この街のどこかで
先程のことが思い出される。
なんでもない、オフの日の平和なひとコマ。
豆太は足元を元気にくるくる回って、いつもどおりの日常だったんだけどな。
「友達がね、同棲はじめたんだって。嬉しそうに報告してくるんだもん。羨ましくなっちゃった。一緒に住んだらきっと楽しいんだろうね」
藍が言った言葉に俺は「そうだね、俺たちも同棲する?」とは返すことができなかった。
俺は知っている。
一緒に住むということは“楽しい”だけではすまないことを。
数年前に経験している別れを引きずっているからだ、未だに。
「……藍には、ね。幸せになって欲しいと思ってるんだよ」
不安定な俺のそばに居る藍が、いつだって笑顔でいてくれる確信が持てなくて、俺はその手を掴むことができなかった。
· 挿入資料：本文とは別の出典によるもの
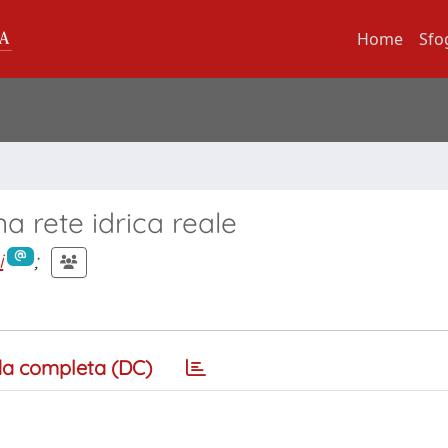
Home
Sfo
na rete idrica reale
i
;
a completa (DC)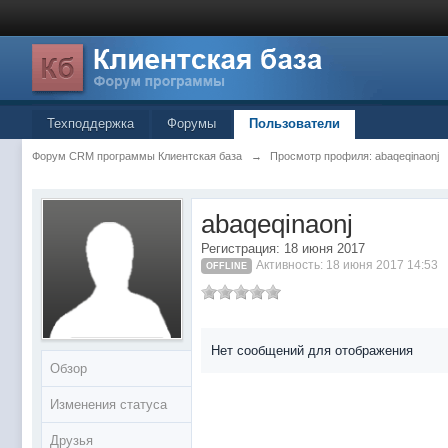
Техподдержка
Форумы
Пользователи
Форум CRM программы Клиентская база
→
Просмотр профиля: abaqeqinaonj
abaqeqinaonj
Регистрация: 18 июня 2017
Активность: 18 июня 2017 14:53
OFFLINE
Нет сообщений для отображения
Обзор
Изменения статуса
Друзья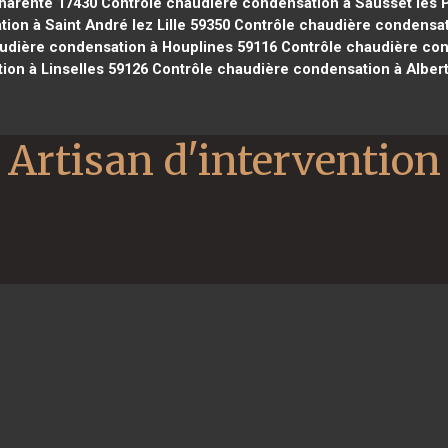
harente 17430
Contrôle chaudière condensation à Sausset les 
on à Saint André lez Lille 59350
Contrôle chaudière condensati
udière condensation à Houplines 59116
Contrôle chaudière con
ion à Linselles 59126
Contrôle chaudière condensation à Albertv
Artisan d'intervention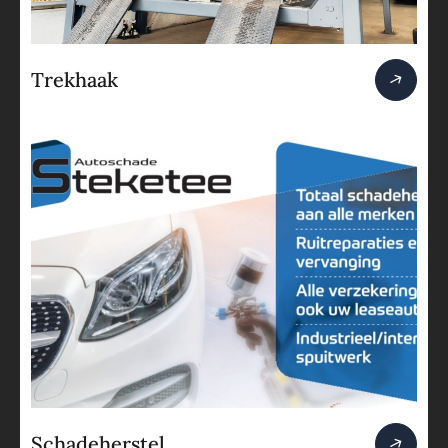
Trekhaak
Schadeherstel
君の笑顔を消してしまうのが俺だなんて、耐えられるはずもない。
藍にはどうしようもなかったときに救われた。
だからこそ、幸せになって欲しかった。
二人のこれからを思う言葉が、二人の未来を閉ざしていくようだ。
イヤホンから流れ出る自分の声にイライラして音楽の再生を止めた。
スクロールしたって、今はまともに音楽も聴けないだろうと諦めて静けさを求めて俺はまた歩き出した。
デビューして間もない頃は奇跡の歌声だとかなんだとかチヤホヤするだけしておいて、次々出てくる新人アーティストに勢いを削ぎ落とされてはメディアにすっかり取り扱われなくなった頃。
そんなことを気にも止めずに藍は俺に告白をしてきた。
“ミュージシャン・祐真”ではなく、可知祐真に。
知り合ってから告白されるに至るのは数カ月の期間があり、それから現在に至るにはさらに1年の歳月があった。
要するに、たまたま公園で知り合っただけの関係から今日で1年数カ月。
彼女の世界では、俺はどんなふうに見えてるんだろう。